Honestly, I'm not even sure if "fair use" comes into play for the model itself. In order for fair use to come into play, the model has to be deemed to be violating some copyright. Only once it is found to be violating does "fair use" come into play in order to figure out if it is illegal or not.

The second question is the one where fair use is likely to come into play more. And this question has to be asked of each output. The model's legality only becomes an issue here if, like Napster, you can't argue that the model has much point other than violating copyright. Napster didn't violate copyright (the code for Napster wasn't infringing on anything), but it enabled the violation of copyright and didn't have much point other than that.

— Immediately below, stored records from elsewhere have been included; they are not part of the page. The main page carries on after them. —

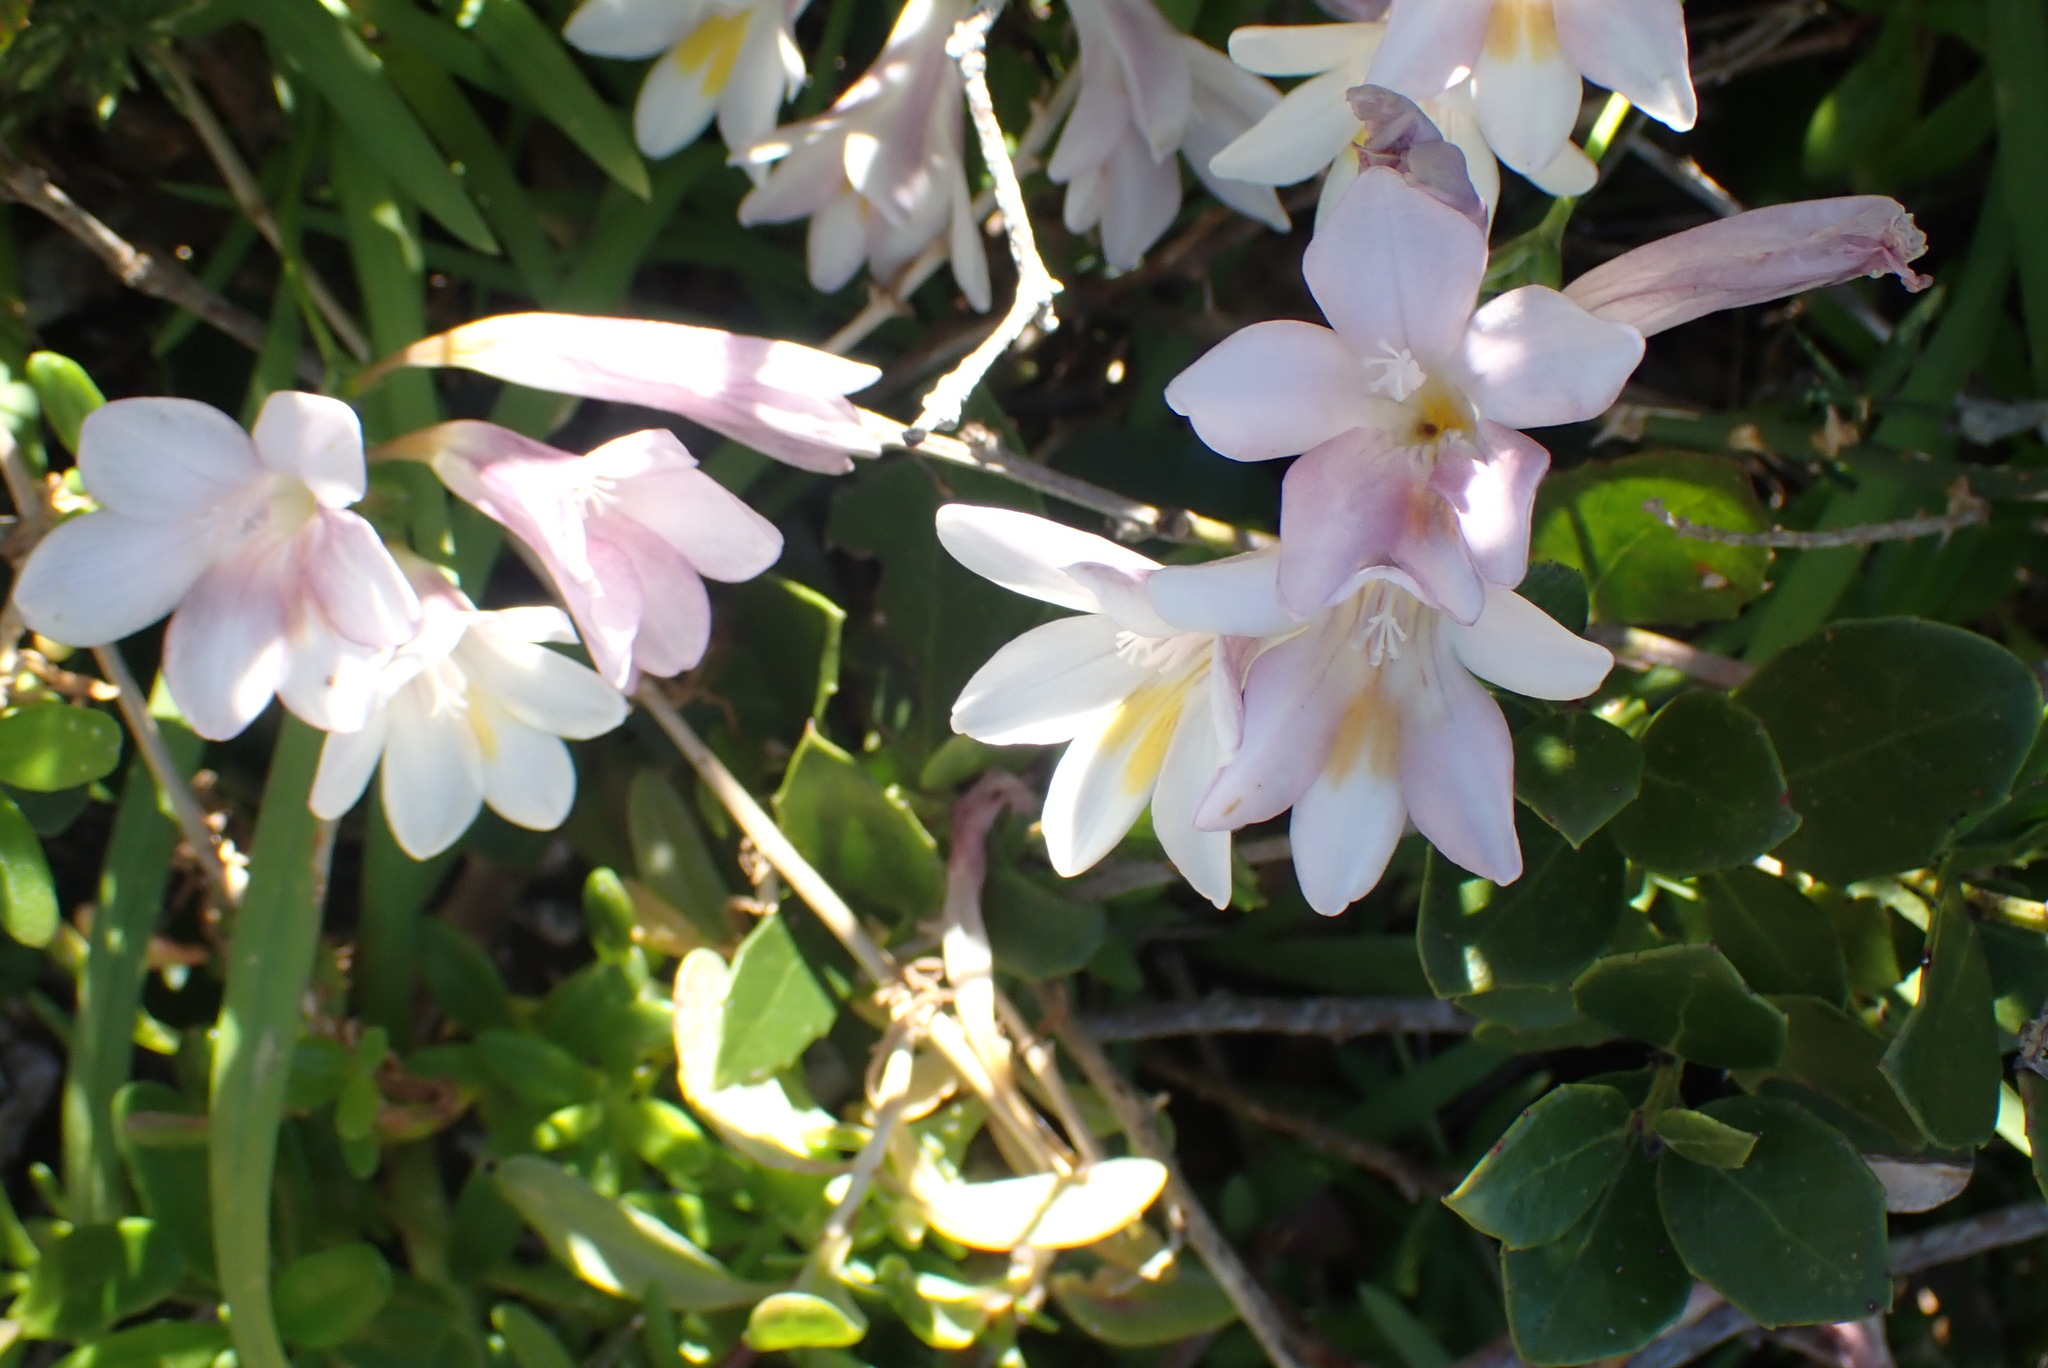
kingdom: Plantae
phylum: Tracheophyta
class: Liliopsida
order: Asparagales
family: Iridaceae
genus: Freesia
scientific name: Freesia leichtlinii
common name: Freesia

I don't think you can make that argument though. I use ChatGPT most days, and I've never gotten copyrighted material out of it. I could ask it to write me some Disney fan fiction, which would violate a copyright. And I think there is a valid legal question here about who is responsible for preventing me from doing that. This is where I think the gray area is.

satvikpendem · on Sept 7, 2023

Those tools overwhelmingly supported pirate means, nearly no one was downloading actually legal public domain songs or Linux ISOs from there. I contrast with LLMs and generative AI, people are using them for actual work, not for piracy, which will be seen differently by the courts.